WHAT IS ASKED →
State how many lines in the listing below contain the string "locality". Reply with the number alone.
** start of THE RECORDS **
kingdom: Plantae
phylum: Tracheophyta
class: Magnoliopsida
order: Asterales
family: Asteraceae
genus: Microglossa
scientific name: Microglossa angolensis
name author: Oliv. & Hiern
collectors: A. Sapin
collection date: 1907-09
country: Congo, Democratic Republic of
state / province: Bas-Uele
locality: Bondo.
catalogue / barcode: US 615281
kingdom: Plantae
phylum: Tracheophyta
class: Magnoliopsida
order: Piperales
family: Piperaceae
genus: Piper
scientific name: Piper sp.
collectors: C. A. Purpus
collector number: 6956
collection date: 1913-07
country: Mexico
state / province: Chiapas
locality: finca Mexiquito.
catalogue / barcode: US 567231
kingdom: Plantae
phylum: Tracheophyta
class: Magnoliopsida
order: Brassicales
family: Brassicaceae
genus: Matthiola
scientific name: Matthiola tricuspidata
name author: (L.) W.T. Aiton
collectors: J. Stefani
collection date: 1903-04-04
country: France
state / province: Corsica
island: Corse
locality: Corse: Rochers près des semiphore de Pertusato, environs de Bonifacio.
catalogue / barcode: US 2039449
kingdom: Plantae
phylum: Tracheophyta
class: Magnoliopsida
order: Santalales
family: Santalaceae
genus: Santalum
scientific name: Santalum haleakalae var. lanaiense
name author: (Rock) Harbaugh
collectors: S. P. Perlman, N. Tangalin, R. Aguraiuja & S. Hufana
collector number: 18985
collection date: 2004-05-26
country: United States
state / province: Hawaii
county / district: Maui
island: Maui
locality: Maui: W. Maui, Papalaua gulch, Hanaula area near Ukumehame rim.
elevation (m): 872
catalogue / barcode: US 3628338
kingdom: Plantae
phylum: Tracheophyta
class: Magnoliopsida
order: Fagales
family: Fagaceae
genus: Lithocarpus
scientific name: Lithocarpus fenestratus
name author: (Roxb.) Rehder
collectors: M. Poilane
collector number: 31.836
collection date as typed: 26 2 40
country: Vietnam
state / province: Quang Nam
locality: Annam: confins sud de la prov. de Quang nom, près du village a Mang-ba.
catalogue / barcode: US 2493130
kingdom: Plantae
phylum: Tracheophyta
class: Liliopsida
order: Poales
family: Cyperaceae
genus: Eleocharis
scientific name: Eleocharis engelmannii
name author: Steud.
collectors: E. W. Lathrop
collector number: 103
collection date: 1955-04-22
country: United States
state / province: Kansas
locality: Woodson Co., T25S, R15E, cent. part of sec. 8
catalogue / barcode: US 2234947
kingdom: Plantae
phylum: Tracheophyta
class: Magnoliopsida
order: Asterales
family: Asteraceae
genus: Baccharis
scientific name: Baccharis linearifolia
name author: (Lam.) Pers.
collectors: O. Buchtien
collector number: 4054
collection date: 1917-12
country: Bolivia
** end of THE RECORDS **
SOLUTION TO THIS TASK →
6